"The ideological becoming of a human being. . . is the process of selectively assimilating the words of others."
"The tendency to assimilate others' discourse takes on an even deeper and more basic significance in an individual's ideological becoming, in the most fundamental sense. Another's discourse. . . strives rather to determine the very bases of our ideological interrelations with the world, the very basis of our behavior; it performs here as authoritative discourse, and an internally persuasive discourse. . . the struggle and dialogic interrelationship of these categories of ideological discourse are what usually determine the history of an individual ideological consciousness."
". . . authoritative discourse permits no play with the context framing it, no play with its borders, no gradual and flexible transitions, no spontaneously creative stylizing variants on it. . . one must either totally affirm it, or totally reject it."

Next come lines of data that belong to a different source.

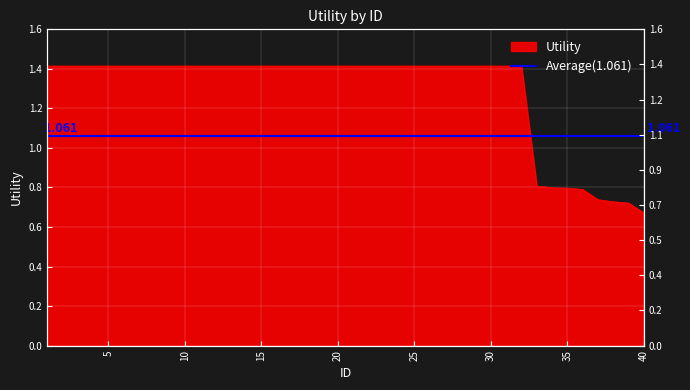

What is the approximate value at 29?

1.4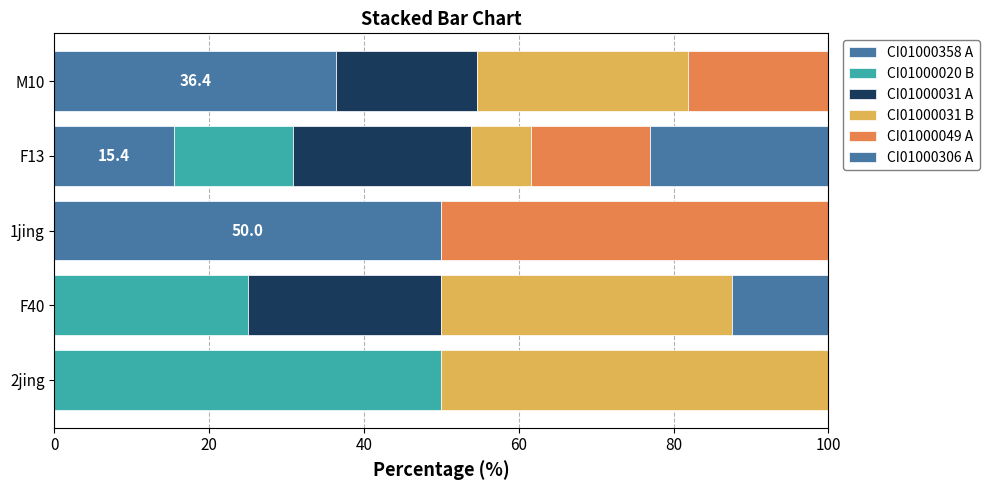

How many series are shown in this chart?

6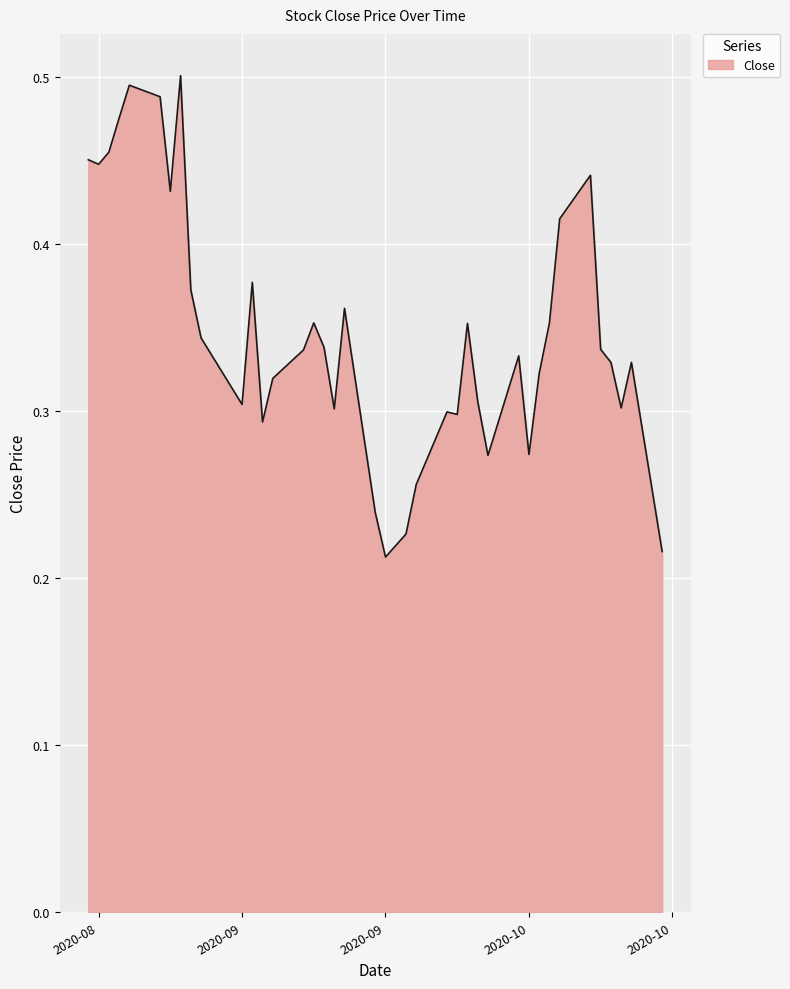

What is the value of the 24th point from the left?

0.3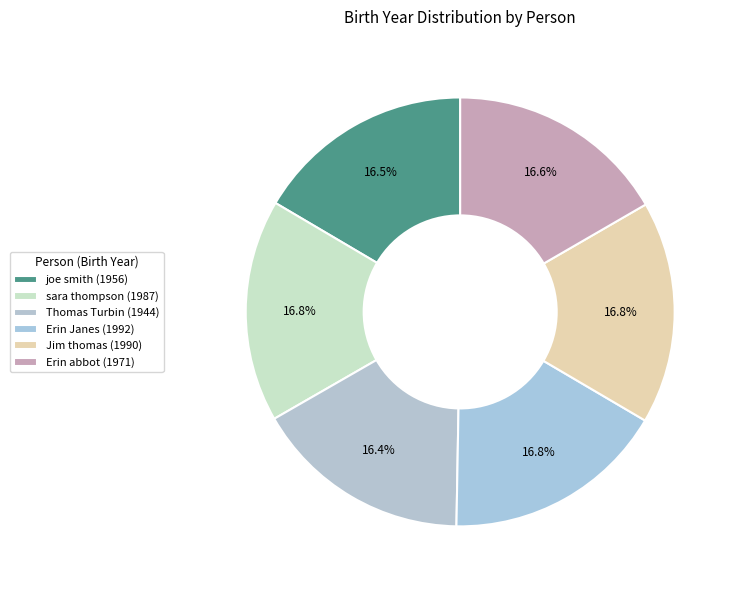

What is the ratio of the value at Erin Janes (1992) to the value at Jim thomas (1990)?

1.0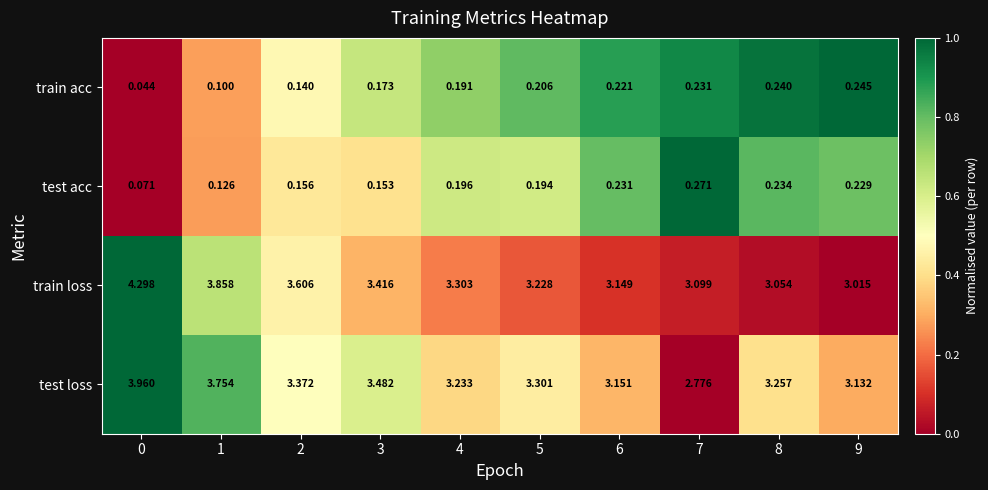

What is the total value across all series at 0?

8.4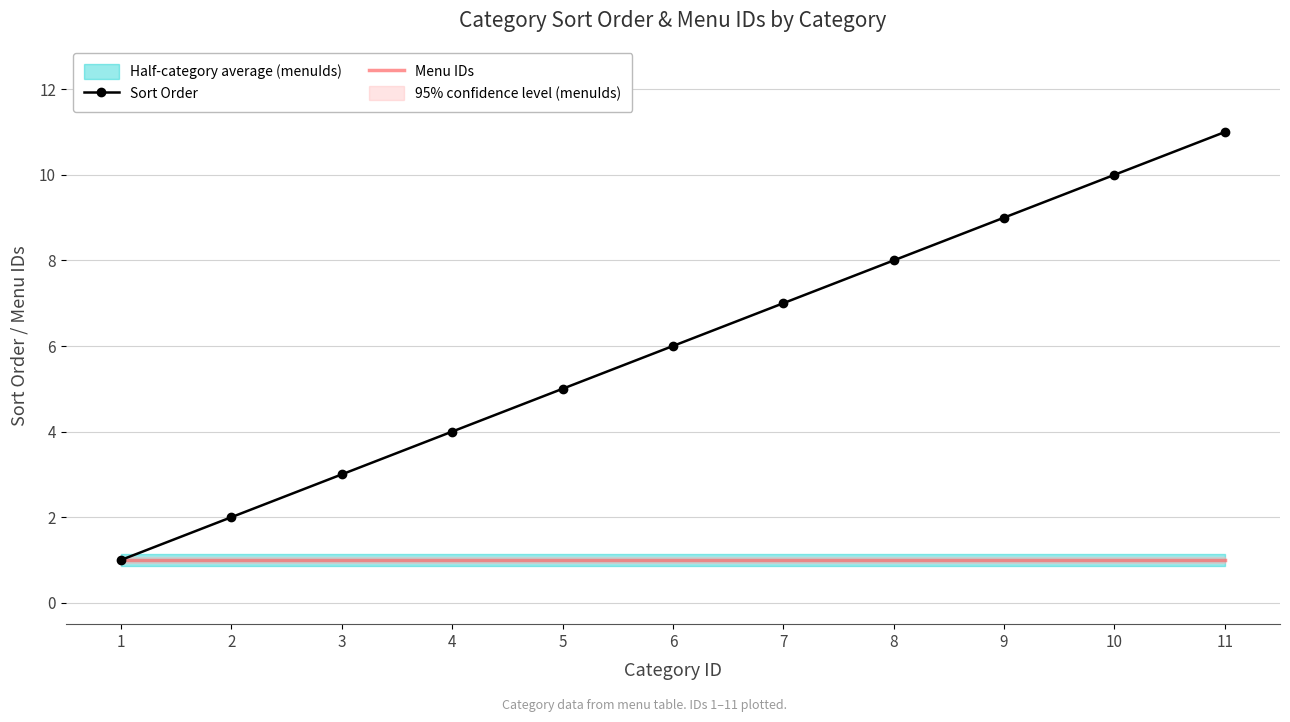

What is the difference between the maximum and minimum values in the Sort Order series?

10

--The Dialogic Imagination 341-43
Despite the celebratory attitude taken toward the hypertext reader's agency in affecting meaning by varying context, there is another face of Bahktin that needs to be explored. One might ask, "Does context control the reader and reading experience in any extent?" If you will recall, meaning can only be ascertained in the socio-ideological capacity: that is to say, context plays a powerful hand in affecting not only the signifier's expression of its object, but also how the signified object itself is first conceived. Then added is the notion that people absorb pervading ideologies and use them to develop a sense of individual consciousness. How would a reader be any less affected when being presented with a multitude of ideologically informed voices? Accepting Bahktin's contention that identity is only the final manifestation of a congeries of external belief systems and thinking patterns, assimilated into the self, how is it that the heteroglot, ideological text refutes consumption and invites interpretive play? "Authoritative discourse" attests to the totalizing power of some discourses inhabiting the texts people read. It is distanced and self-enclosed, tending to position itself at the top of a discursive hierarchy that it constructs. According to Bahktin, "it demands our unconditional allegiance." This should indicate a certain readerly vulnerability to the text. Our beliefs and our manner of making sense out of the world are conditioned by texts to some degree. The question then stands: in the face of the ideological monolith, how can we salvage individual creativity? How can we account for uniquely ordained convictions and interpretations that turn up in response to literature and social life?